Sebastian Brosche · 6 min · 924 words
Previously titled: Handstand Program - Video 4
Welcome back to the handstand tutorial program guys. Today we are going to look at a couple of advanced variations which would be switch leg handstand first of all. So I am assuming that you now master the sock squeeze and the knee tap and you are ready to move on to starting to do leg variations in there. We are not doing straight both legs up handstand yet.
That's the most advanced variation for beginners. So instead we are going to learn to keep the inner thighs active and really, really keep our legs straight by doing a switch leg handstand. Looks like this. There is so much timing here.
The rocking backwards and forwards that I do. This motion. The squeezing with the fingers. Absolutely the breath, the flow of the breath is so essential here.

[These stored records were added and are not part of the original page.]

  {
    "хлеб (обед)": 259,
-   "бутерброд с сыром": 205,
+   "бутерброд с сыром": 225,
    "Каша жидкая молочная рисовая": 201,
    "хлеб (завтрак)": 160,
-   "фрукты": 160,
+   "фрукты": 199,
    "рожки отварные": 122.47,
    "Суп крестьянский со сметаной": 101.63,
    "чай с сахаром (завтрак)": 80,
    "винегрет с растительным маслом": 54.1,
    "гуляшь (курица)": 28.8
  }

And keeping the legs straight while at the same time modulating the pressure with the front and back of my hips. It's like maybe 15 different muscles, muscle groups working simultaneously. So it's going to take a long time to make it look as smooth as I did it. But that's where we are going to practice today.
You are going to be standing split, get up on your toes, bend your knee a little bit, jump up and switch. And usually it's going to be, in the beginning it's all going to be hard landings because you don't switch your weight forward enough. And if you switch it too far forward you are going to have to move your hand. So the trick is to adjust the intensity and find the right amount of pressure.

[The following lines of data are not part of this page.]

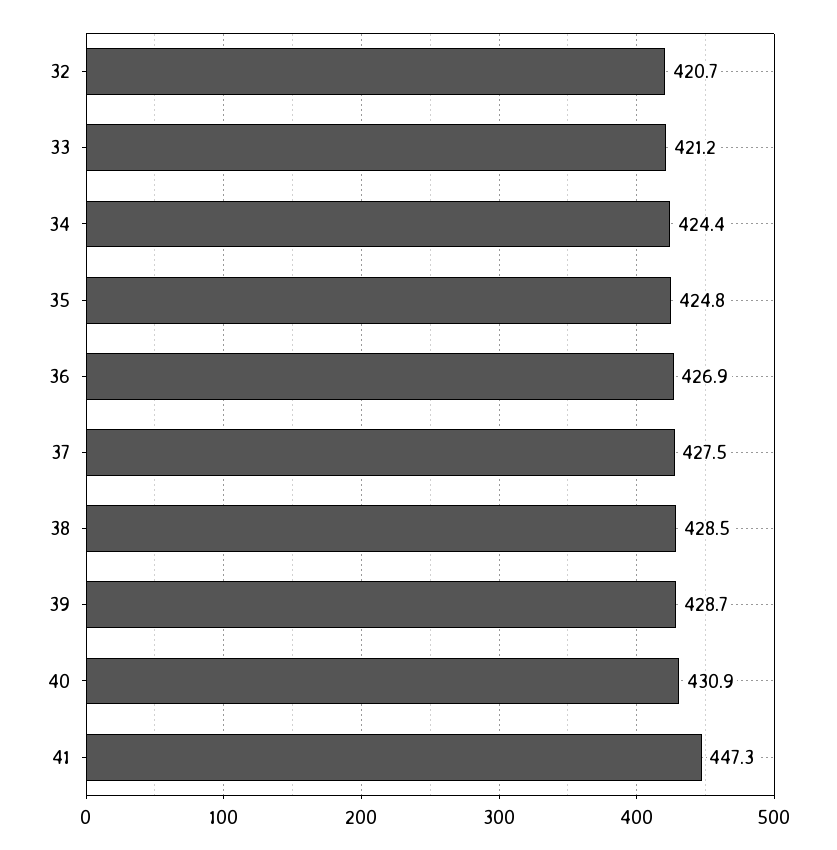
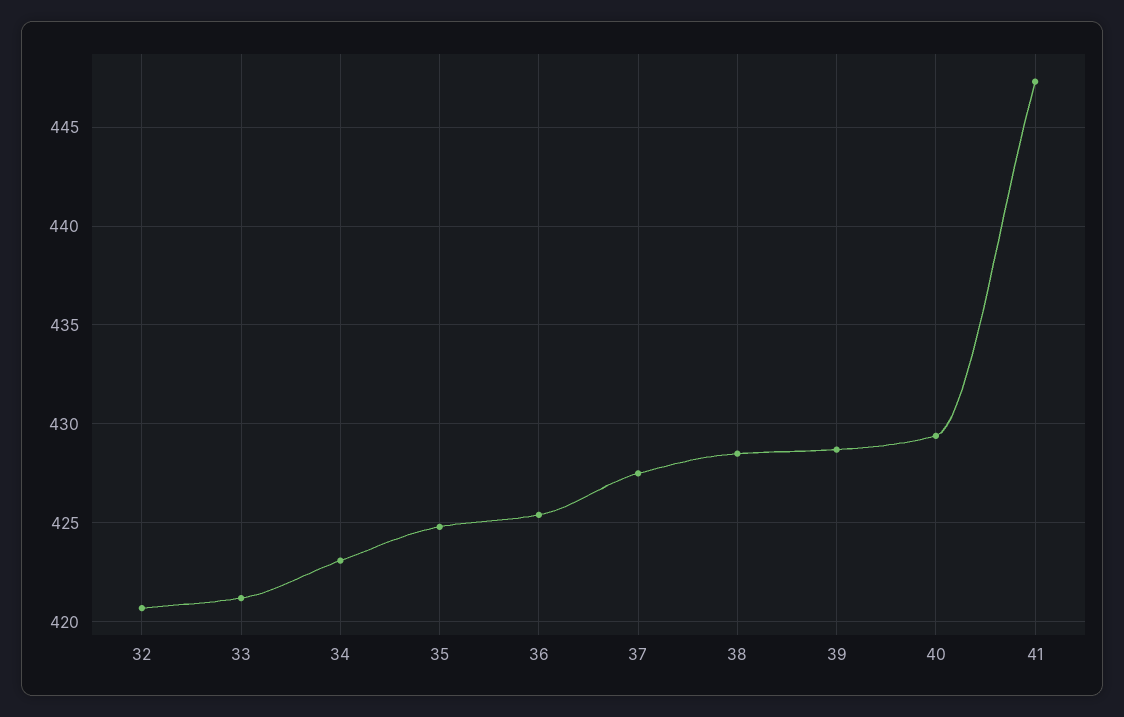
  {
    "32": 420.7,
    "33": 421.2,
-   "34": 424.4,
+   "34": 423,
    "35": 424.8,
-   "36": 426.9,
+   "36": 425.5,
    "37": 427.5,
    "38": 428.5,
    "39": 428.7,
-   "40": 430.9,
+   "40": 429.5,
    "41": 447.3
  }

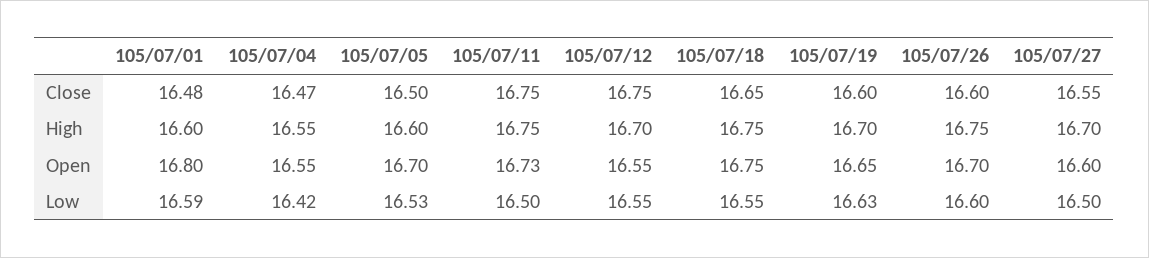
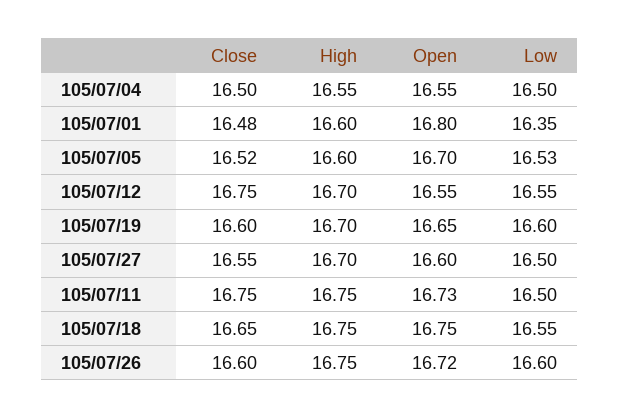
  {
    "105/07/01": {
      "Close": 16.48,
      "High": 16.6,
      "Open": 16.8,
-     "Low": 16.59
+     "Low": 16.35
    },
    "105/07/04": {
-     "Close": 16.47,
+     "Close": 16.5,
      "High": 16.55,
      "Open": 16.55,
-     "Low": 16.42
+     "Low": 16.5
    },
    "105/07/05": {
-     "Close": 16.5,
+     "Close": 16.52,
      "High": 16.6,
      "Open": 16.7,
      "Low": 16.53
    },
    "105/07/11": {
      "Close": 16.75,
      "High": 16.75,
      "Open": 16.73,
      "Low": 16.5
    },
    "105/07/12": {
      "Close": 16.75,
      "High": 16.7,
      "Open": 16.55,
      "Low": 16.55
    },
    "105/07/18": {
      "Close": 16.65,
      "High": 16.75,
      "Open": 16.75,
      "Low": 16.55
    },
    "105/07/19": {
      "Close": 16.6,
      "High": 16.7,
      "Open": 16.65,
-     "Low": 16.63
+     "Low": 16.6
    },
    "105/07/26": {
      "Close": 16.6,
      "High": 16.75,
-     "Open": 16.7,
+     "Open": 16.72,
      "Low": 16.6
    },
    "105/07/27": {
      "Close": 16.55,
      "High": 16.7,
      "Open": 16.6,
      "Low": 16.5
    }
  }

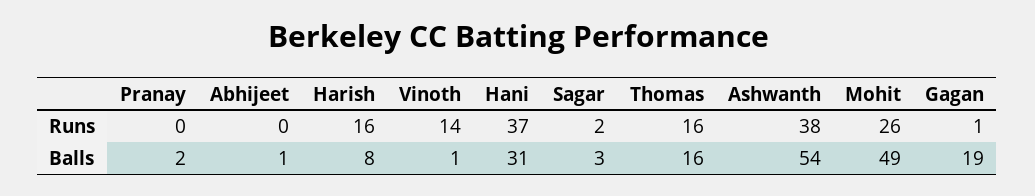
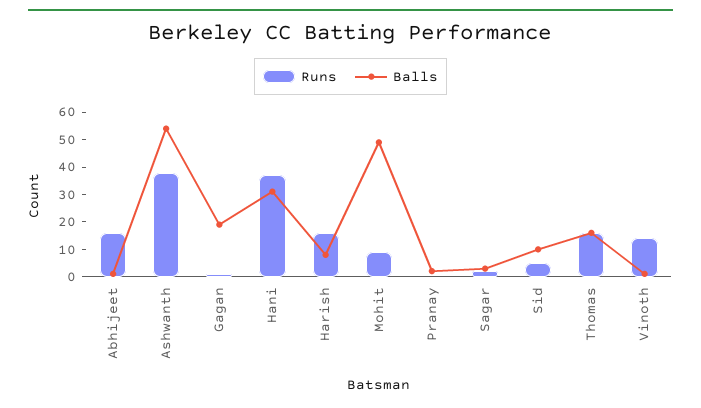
  {
    "Runs": {
      "Pranay": 0,
-     "Abhijeet": 0,
+     "Abhijeet": 15,
      "Harish": 16,
      "Vinoth": 14,
      "Hani": 37,
      "Sagar": 2,
      "Thomas": 16,
      "Ashwanth": 38,
-     "Mohit": 26,
+     "Mohit": 10,
-     "Gagan": 1
+     "Gagan": 1,
+     "Sid": 5
    },
    "Balls": {
      "Pranay": 2,
      "Abhijeet": 1,
      "Harish": 8,
      "Vinoth": 1,
      "Hani": 31,
      "Sagar": 3,
      "Thomas": 16,
      "Ashwanth": 54,
      "Mohit": 49,
-     "Gagan": 19
+     "Gagan": 19,
+     "Sid": 10
    }
  }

Practice, practice, practice. Lift one leg, switch. Not too fast, not too slow and don't start bending your knees. Keep the legs straight.
When you have done this a few hundred times, at one point you are going to come up with this on your own. You are going to invent it yourself. Don't let me spoil it. But it's the same for everyone.
So when you get up and you find the balance you are going to be curious to see can I switch two times and then come down. But of course please don't try that now. At least give yourself 200 tries with switch legs before you expect this to happen naturally. Instead of rushing it and being disappointed, put in the work and enjoy the feeling when the spontaneous development comes to you.
Instead of you chasing it, you let the progress chase you because you put in all of the work. So switch leg handstands, keep the toes spread, walk backwards and forwards, modulate the pressure with the fingers and there you have it. Another thing you can do from the split leg handstand is to come up and cross your legs and this would be a step on the way to a full straight leg handstand. It's not really a straight leg handstand but it's like a switch leg.
You kind of come up but then you land with the same foot again or let's say it like this. It's like the foot tap but with straight legs. Okay look at this. Instead of doing the knee foot to knee tap, I jump up, I cross my ankles and I land again like this.
I go up, cross and down. If you feel like you're falling over, you can do it lower as well. You don't have to go all the way up but try to keep this leg super straight, the top leg straight and when you feel that you have balance, you try to do this and come down. Alright, boop and down.
Now you start to feel when you work on stuff like this, this type of handstands, you're focus is not all over the place, it's concentrated to a tunnel between your hands and your head. When you have the focus of your gaze, in old school yoga they call it drishti, the focus of the gaze and the breath, the flow of the breath, even if you're in the bullpen and all the famous guys are there, the guy who's going to fight you has a million patches on his gi, he has so many titles of tournaments you've never heard of and you're really nervous and you're all over the place. You throw in a few handstands and just focus, don't care about people taking pictures or not, it's all going to fall away and you actually try to hold the handstand with your music in your ears or whatever. It's going to laser beam focus your attention to one thing.
That kind of focus is what you want when you're going to meet this guy and he's going to pull you into 50-50 and wrap the leg around, then you need to not be all over the place, you want to be focused and start doing the jiu-jitsu you know and tear him apart. For me, handstands is a way to stop being all over the place, hey guys, where's my water bottle, where's my passport, handstand makes everything connected. So now you have two more tools to practice your balancing handstand, you have the switch leg and you have the ankle crosser, we call it the ankle crosser from now on, I just invented it, crossing your ankles and coming down again. So switch leg handstand and crossing your ankles landing on the same foot.
Good luck with this guys, see you in the next video.